Dr. Yamamoto: The project that we are doing now keeps us really busy, but in the future we would like to develop our business to help patients, providing not only personalized healthcare but also personalized medicine. Those who come to clinics and hospitals with serious illness and disease could be helped by incorporating our genomic techniques to help diagnose and combat diseases. Right now we are a prospective operation cohort, but one day we can help treat and (hopefully) eradicate diseases by becoming involved in personalized medicine. However, in order to pursue this goal ToMMo needs to first establish good relations with various hospitals within the region, and that takes time. In addition, by using our cohort experience, ToMMo may one day be able to improve the customary health examination for the Japanese people. As of right now these examinations are quite standard (e.g. evaluating X-ray, ECG, MBI, blood biochemistry, etc…), but in the future it would be ideal if we could introduce Japonica Array to the system, thus providing genomic information in conjunction with the annual health screening.
Question 13: In what ways do you think you, or your work has changed from the time of the disaster? Additionally, how far do you think Japan has come since 3/11?
Dr.

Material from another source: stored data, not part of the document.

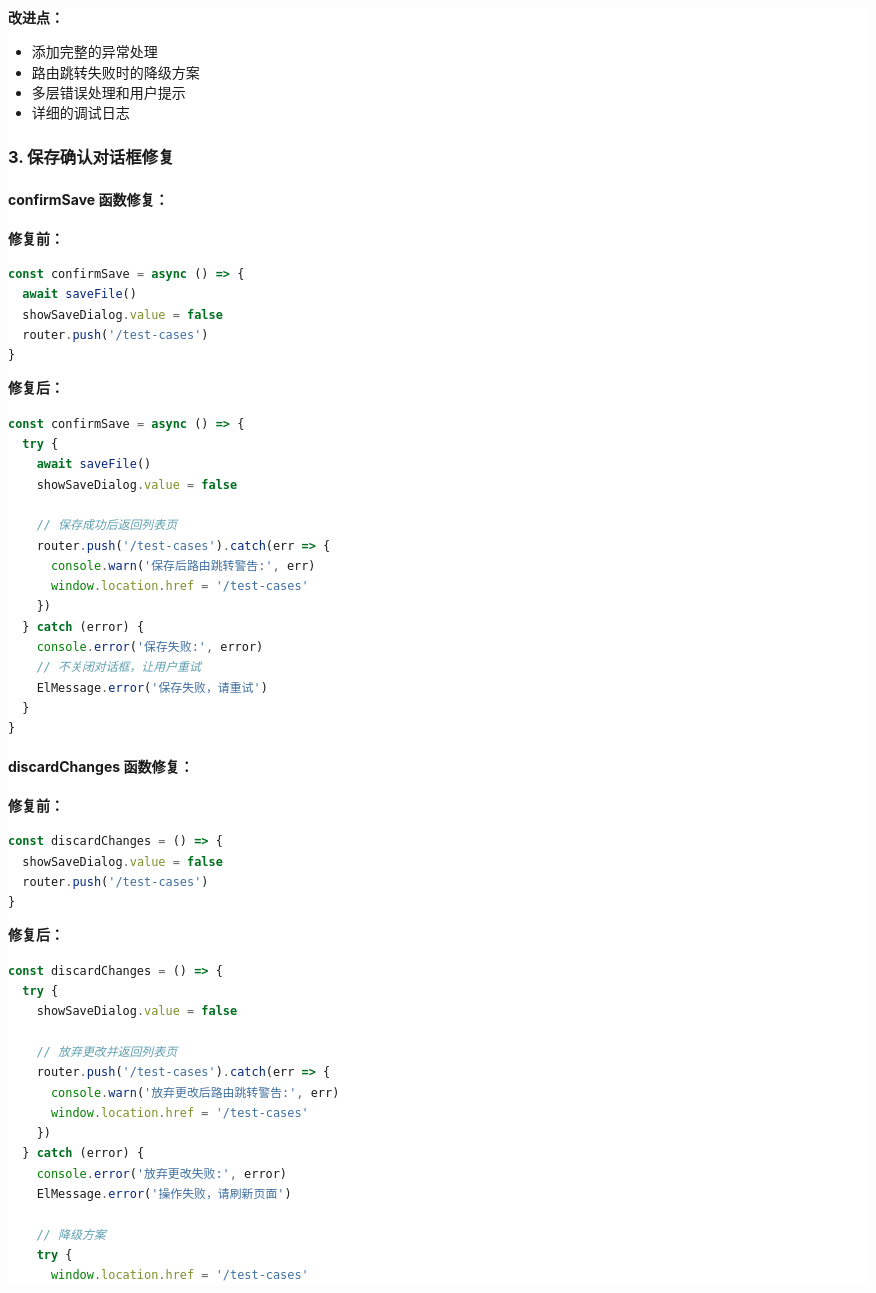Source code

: **改进点：**
- 添加完整的异常处理
- 路由跳转失败时的降级方案
- 多层错误处理和用户提示
- 详细的调试日志

### 3. 保存确认对话框修复

#### confirmSave 函数修复：

**修复前：**
```javascript
const confirmSave = async () => {
  await saveFile()
  showSaveDialog.value = false
  router.push('/test-cases')
}
```

**修复后：**
```javascript
const confirmSave = async () => {
  try {
    await saveFile()
    showSaveDialog.value = false
    
    // 保存成功后返回列表页
    router.push('/test-cases').catch(err => {
      console.warn('保存后路由跳转警告:', err)
      window.location.href = '/test-cases'
    })
  } catch (error) {
    console.error('保存失败:', error)
    // 不关闭对话框，让用户重试
    ElMessage.error('保存失败，请重试')
  }
}
```

#### discardChanges 函数修复：

**修复前：**
```javascript
const discardChanges = () => {
  showSaveDialog.value = false
  router.push('/test-cases')
}
```

**修复后：**
```javascript
const discardChanges = () => {
  try {
    showSaveDialog.value = false
    
    // 放弃更改并返回列表页
    router.push('/test-cases').catch(err => {
      console.warn('放弃更改后路由跳转警告:', err)
      window.location.href = '/test-cases'
    })
  } catch (error) {
    console.error('放弃更改失败:', error)
    ElMessage.error('操作失败，请刷新页面')
    
    // 降级方案
    try {
      window.location.href = '/test-cases'
```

Yamamoto: As a molecular biologist, I want to know how the body is organized and regulated. As the Executive Director of ToMMo, I have come to appreciate my original field of study even more because I have realized that clinical and molecular genetics (seen in our cohort data) needs to be used in tandem with molecular biology. My position in ToMMo has furthered my personal interests in unexpected ways.
Japan is doing well, compared to where it was four years ago. Temporary housing is gradually changing to permanent housing and infrastructure is rapidly developing and reforming. Yet, I refrain from thinking that the recovery is almost complete. The Great East Japan Earthquake was a major disaster, yet reconstruction efforts have advanced in leaps and bounds. Nevertheless, as heavy construction related restoration comes to a close, we are now entering the second stage of the recovery efforts. The Japanese community and the field of disaster medicine now need to focus on supporting mental health and improving information technology (i.e. prevent another information blackout in a time of emergency) in order to appropriately protect the people of this nation from future disasters.
|Comments from the Interviewer
ToMMo’s complex domain of Big Data and Learning Health Systems was uncharted territory for me prior to arriving in Asia, but I have come to comprehend and appreciate this new approach to medicine through my work with ToMMo’s Public Relations and Planning Department. This interview series has given me the fortune of meeting inspiring disaster first-responders, dedicated physicians and researchers, and now the Executive Director of this unique institute. Interviewing Dr. Yamamoto provided great insight into the mechanics of the Tohoku Medical Megabank Organization and demonstrated the numerous ways this institution is structured to help the people of the devastated Tohoku region following the Great East Japan Earthquake. Revitalization of this area of Japan has been rapid, compared to other countries facing similar disaster situations, and ToMMo has played a vital role in this recovery process by promoting the economy, caring for the health of the community, and providing hope. Additionally, this organization is pioneering the genomic based approach to medicine in Japan, which is remarkable and progressive. It was fascinating to hear Dr. Yamamoto’s comments on this subject and to learn why this type of medicine was at the heart of the ToMMo project. Facilitating the transition to more personalized healthcare, genomics is the future of medicine, and it is splendid to see this organization so devoted to improving the lives of the Japanese people through this innovative approach.